Corbyn, Trump and Churchill

Perhaps a counter-intuitive observation, but Trump’s nearest bedfellow in the UK, apart from the obvious Farage, is Jeremy Corbyn. 

Like Trump, Corbyn is a populist “anti-politician”, although his populism only extends to his own membership and a handful of left radicals in the population outside it. Despite being on the left rather than the right, Corbyn agrees with Trump policies on non-interventionism, economic isolationism, anti-“elitism” and has the same attitude to twisting the truth for the greater good of the cause, always blaming the media for bias when caught out. It is a perfect Molotov-Ribbentrop meeting of far left with far right.

But we should also mark the desolate triumph of Trump. It is difficult to find any kind of precedent in America’s history of a person so unsuited to office, from his antics as a documented sex pest, to his ignorance of history and geopolitics, his inability to avoid conflicts of personal and political interest and his simple habit of casual lying.
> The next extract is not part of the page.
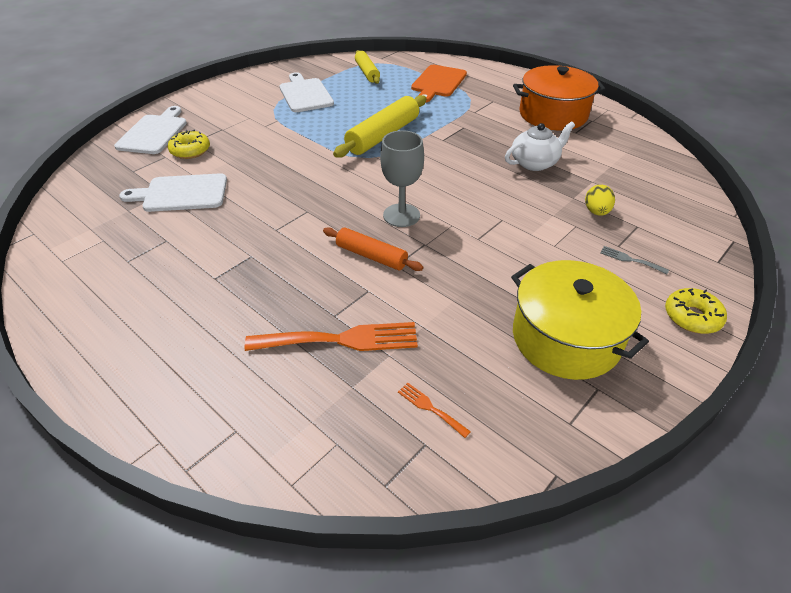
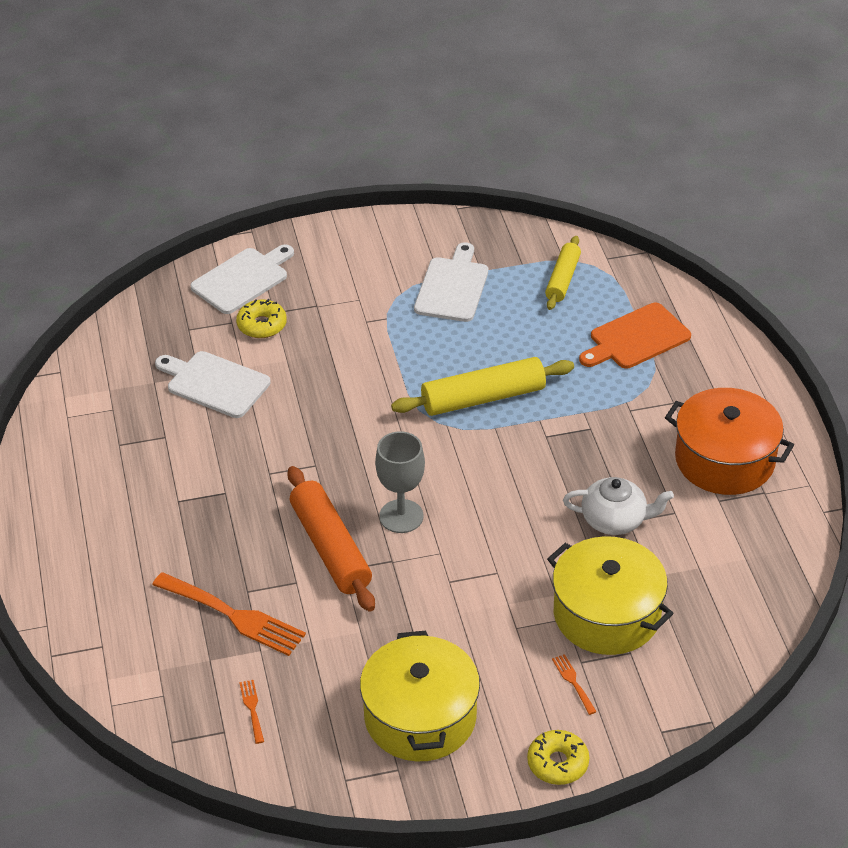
camera: 35 degrees right, 0 degrees up
orange rolling pin [323,227,423,271] -> orange rolling pin [288,466,375,612], size x1.59
yellow egg [585,185,615,216] -> yellow pot [547,536,674,655]
grey fork [600,246,669,274] -> orange fork [552,654,597,715]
Or his seeming lack of value – perhaps unique among presidents of the last century or so – for democracy itself.

Trump has, reportedly, reinstated a bust of Churchill in his office, citing him as an “inspiration”. It also seems clear that Churchill would have despised Trump, not only as a great man might reasonably despise a little one unexpectedly catapulted to high office; but because Trump seems intent on undermining the two great post-war pillars that Churchill’s work helped create: NATO and the EU.

Churchill was, of course, as well as a statesman, an accomplished historian. It is his sense of history which is so desperately lacking in the politicians of today. Those few who do will recognise the whiff of the 1930s – his wilderness years – in today’s political climate; a period when populations were also desperate for a change.

Trump is not Hitler; not yet, anyway. But the news today, that not only is his Secretary of State hopelessly compromised but the entire team of senior civil servants under him have refused to take part in this charade of a useful place for America in the world, augurs terribly for the free world over the next few years, in the face of a resurgent and aggressive Russia appeased by its leader.

This is not a bunch of whining liberals complaining about George W Bush, a man who, for all his flaws, had a sense of decency and duty. This is people of all political stripes aghast at the victory of a man who appears to have no principles at all.

These are, to be frank, dark times. We can only hope that, somewhere, there is a Churchill observing from the sidelines, who can at some point step forward and bring some sense back to the post-war order.